Texto de origen:
╔══

Opinión

La flaqueza del llorón

Automático. "Ay mi pescadito deja de llorar..." Apenas cinco palabras para que tenga que hacer verdaderos esfuerzos en no empezar a lloriquear de una forma tan repentina como irracional. No falla. La escena de "Capitanes Intrépidos" en la que se recuerda al fallecido marinero portugués Manuel (Spencer Tracy),  tocando al son de su ¿zanfona? esta conmovedora canción, funciona como un verdadero resorte  para humedecer mis lacrimales. Ni soy hombre de mar, ni he perdido a ningún ser querido en tales circunstancias, ni creo tener el hipotálamo atrofiado; no lo puedo remediar, ni encontrar un verdadero propósito a tal desmoronamiento emocional, como no parecen encontrarlo los psicólogos que aun hoy en día, no encuentran consenso a las verdaderas causas y naturaleza de tal desahogo emocional, que solo los humanos manifestamos.

Hemos visto lloriquear al hoy flamante vice Iglesias mientras abrazaba a su compañero Echenique tras la investidura de Pedro Sánchez. No era la primera vez, ni será la última, en que veamos a un político gimoteando en público. Esperanza Aguirre, la dama de hierro española, Barack Obama o el impasible Aznar, entre tantos, han sucumbido a las lágrimas por causas aledañas a su acción política.

╚══

Tareas:
1. En el artículo sobre el llanto, ¿a quién se vio lloriquear mientras abrazaba a su compañero Echenique?
2. Retoma el artículo sobre el llanto y sigue escribiéndolo a partir de su última oración.
Para resolver las tareas no se necesita el material.

(Entradas de datos guardadas)

╔══

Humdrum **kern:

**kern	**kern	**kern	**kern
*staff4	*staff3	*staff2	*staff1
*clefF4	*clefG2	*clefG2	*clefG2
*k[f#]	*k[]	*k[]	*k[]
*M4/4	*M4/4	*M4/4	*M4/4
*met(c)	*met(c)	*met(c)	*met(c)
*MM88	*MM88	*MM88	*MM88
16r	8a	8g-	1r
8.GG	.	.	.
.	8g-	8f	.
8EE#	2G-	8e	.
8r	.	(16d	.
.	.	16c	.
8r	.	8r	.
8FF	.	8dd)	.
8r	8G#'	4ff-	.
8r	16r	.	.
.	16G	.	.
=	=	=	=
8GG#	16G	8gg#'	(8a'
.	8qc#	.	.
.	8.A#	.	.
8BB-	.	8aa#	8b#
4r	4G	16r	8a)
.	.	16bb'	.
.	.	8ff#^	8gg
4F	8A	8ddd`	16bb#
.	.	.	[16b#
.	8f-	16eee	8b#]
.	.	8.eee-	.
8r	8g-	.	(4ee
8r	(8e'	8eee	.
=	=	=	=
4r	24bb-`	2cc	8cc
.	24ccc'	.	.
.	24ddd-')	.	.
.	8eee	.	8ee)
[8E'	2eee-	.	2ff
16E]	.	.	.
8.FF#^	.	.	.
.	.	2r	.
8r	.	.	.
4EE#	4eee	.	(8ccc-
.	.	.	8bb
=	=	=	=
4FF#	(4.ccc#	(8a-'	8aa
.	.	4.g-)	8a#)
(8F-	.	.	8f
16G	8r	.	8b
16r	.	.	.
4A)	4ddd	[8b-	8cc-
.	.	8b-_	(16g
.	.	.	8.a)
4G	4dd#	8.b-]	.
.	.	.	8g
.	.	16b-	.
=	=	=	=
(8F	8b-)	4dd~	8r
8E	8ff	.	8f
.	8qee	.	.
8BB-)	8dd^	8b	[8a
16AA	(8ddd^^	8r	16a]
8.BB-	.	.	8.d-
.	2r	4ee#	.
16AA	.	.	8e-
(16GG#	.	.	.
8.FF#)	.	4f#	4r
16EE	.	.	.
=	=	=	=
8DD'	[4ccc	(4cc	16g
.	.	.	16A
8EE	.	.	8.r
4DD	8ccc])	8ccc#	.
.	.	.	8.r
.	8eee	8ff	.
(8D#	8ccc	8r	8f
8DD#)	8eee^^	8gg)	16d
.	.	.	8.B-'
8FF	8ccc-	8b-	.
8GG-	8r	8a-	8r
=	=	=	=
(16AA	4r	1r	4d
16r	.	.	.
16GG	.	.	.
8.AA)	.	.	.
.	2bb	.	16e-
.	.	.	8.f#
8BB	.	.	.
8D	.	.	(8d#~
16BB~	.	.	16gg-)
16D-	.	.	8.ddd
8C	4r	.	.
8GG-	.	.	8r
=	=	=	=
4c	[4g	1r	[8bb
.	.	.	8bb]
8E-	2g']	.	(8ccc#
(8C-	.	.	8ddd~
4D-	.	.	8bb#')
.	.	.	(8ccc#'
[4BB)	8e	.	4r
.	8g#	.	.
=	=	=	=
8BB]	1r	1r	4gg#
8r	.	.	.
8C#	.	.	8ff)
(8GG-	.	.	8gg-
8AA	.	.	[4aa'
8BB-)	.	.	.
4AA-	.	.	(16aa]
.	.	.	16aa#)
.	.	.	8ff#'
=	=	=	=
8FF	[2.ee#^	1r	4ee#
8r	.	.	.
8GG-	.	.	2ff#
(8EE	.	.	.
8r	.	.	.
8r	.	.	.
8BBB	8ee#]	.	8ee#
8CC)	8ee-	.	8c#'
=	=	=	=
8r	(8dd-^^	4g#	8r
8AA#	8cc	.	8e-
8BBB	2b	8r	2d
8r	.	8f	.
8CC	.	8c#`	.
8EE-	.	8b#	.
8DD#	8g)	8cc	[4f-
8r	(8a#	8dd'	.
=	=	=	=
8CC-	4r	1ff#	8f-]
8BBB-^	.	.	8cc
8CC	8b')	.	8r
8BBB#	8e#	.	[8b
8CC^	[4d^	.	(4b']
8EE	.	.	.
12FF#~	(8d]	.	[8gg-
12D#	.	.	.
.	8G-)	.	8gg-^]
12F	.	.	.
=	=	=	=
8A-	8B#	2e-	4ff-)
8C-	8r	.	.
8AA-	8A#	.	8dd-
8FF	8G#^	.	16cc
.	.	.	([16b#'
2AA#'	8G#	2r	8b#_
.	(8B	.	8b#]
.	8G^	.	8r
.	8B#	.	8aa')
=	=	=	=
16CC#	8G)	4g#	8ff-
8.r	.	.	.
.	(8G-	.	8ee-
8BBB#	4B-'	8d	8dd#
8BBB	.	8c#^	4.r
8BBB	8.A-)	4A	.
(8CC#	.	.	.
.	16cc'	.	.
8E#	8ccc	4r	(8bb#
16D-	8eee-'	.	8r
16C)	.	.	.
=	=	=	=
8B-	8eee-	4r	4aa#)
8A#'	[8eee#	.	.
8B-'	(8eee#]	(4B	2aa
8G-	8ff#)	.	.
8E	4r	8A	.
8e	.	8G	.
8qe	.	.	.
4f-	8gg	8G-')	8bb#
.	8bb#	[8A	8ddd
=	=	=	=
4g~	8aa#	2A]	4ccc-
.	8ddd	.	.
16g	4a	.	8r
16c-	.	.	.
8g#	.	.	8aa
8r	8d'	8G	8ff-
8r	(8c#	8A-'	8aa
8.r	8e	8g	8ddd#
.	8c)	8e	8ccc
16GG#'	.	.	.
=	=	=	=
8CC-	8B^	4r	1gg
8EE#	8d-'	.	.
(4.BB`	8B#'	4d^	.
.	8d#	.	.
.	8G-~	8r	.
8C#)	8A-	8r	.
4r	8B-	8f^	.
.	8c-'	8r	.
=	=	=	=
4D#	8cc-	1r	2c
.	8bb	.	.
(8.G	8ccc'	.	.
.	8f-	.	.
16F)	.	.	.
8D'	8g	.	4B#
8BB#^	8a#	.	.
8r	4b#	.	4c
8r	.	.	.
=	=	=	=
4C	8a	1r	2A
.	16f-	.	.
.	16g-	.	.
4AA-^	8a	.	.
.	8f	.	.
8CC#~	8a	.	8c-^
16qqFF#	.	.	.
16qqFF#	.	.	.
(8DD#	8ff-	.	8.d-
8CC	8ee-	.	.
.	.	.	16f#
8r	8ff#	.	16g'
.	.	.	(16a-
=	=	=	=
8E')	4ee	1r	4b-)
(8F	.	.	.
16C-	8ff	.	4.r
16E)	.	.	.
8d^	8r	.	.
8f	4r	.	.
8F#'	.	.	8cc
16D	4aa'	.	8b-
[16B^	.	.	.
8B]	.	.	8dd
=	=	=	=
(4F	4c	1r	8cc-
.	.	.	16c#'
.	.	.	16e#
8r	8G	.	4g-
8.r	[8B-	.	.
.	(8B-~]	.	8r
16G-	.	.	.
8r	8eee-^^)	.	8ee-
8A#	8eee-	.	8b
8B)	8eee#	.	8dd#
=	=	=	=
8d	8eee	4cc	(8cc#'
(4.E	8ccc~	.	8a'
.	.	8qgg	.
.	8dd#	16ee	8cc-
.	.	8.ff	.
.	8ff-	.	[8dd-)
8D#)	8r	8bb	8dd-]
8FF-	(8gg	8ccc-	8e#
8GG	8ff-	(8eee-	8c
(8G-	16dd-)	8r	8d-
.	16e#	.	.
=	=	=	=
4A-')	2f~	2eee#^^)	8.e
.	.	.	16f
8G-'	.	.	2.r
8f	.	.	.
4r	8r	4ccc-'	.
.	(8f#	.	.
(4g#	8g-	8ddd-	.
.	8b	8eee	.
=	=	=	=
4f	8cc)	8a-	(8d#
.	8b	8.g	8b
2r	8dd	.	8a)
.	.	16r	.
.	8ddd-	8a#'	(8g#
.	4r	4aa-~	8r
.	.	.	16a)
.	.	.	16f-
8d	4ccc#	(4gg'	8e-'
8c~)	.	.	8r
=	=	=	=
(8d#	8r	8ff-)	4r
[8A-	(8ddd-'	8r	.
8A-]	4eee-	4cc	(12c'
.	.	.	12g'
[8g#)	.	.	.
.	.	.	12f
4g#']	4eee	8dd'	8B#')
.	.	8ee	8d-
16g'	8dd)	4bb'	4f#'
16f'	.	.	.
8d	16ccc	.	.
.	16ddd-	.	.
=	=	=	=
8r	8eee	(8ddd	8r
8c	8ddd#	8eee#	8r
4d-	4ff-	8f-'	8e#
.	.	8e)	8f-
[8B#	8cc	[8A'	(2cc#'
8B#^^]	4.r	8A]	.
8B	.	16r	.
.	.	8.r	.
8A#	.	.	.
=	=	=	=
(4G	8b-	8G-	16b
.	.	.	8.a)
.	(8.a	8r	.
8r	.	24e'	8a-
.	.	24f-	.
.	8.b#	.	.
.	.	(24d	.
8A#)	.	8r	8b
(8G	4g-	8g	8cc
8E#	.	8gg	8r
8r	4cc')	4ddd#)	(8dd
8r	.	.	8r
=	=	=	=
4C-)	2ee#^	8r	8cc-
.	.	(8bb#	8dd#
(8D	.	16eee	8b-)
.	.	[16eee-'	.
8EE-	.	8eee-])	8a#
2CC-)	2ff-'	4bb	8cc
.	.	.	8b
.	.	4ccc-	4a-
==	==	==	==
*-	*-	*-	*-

╚══

Respuestas:
1. A Iglesias, el hoy flamante vice, tras la investidura de Pedro Sánchez.

2.
Pero, ¿de qué manera afecta este llanto estadista en la ciudadanía?, ¿acaso el llanto de los políticos tiene consecuencias en materia de votos y  de liderazgo? Cuando el llanto es fingido, táctico, electoral, la mayoría del público lo decodifica inteligentemente, capta la intención de engaño y reacciona con desdén y rechazo hacia esa figura política. Es probable, sin embargo, que cuando resulta un trance espontáneo, involuntario, muchos lo vean como señal de sensibilidad y humanidad de quien lo manifiesta. Pero aún en este caso, muchos somos inclementes.

Freud afirmaba que el llanto era un síntoma de debilidad, un rasgo primitivo e infantil que expresa debilidad que heredábamos de nuestra niñez; otros afirman que se produce para mostrar sumisión y poder provocar en el otro compasión y, cuando lo hace un político, una contradicción incompatible con quien ha de demostrar fortaleza, empuje y musculatura emocional ante la muy azarosa y comprometida tarea de liderar el futuro de una nación. ¿Demuestra un candidato pleno dominio y control de la situación cuando no lo hace ni de sí mismo?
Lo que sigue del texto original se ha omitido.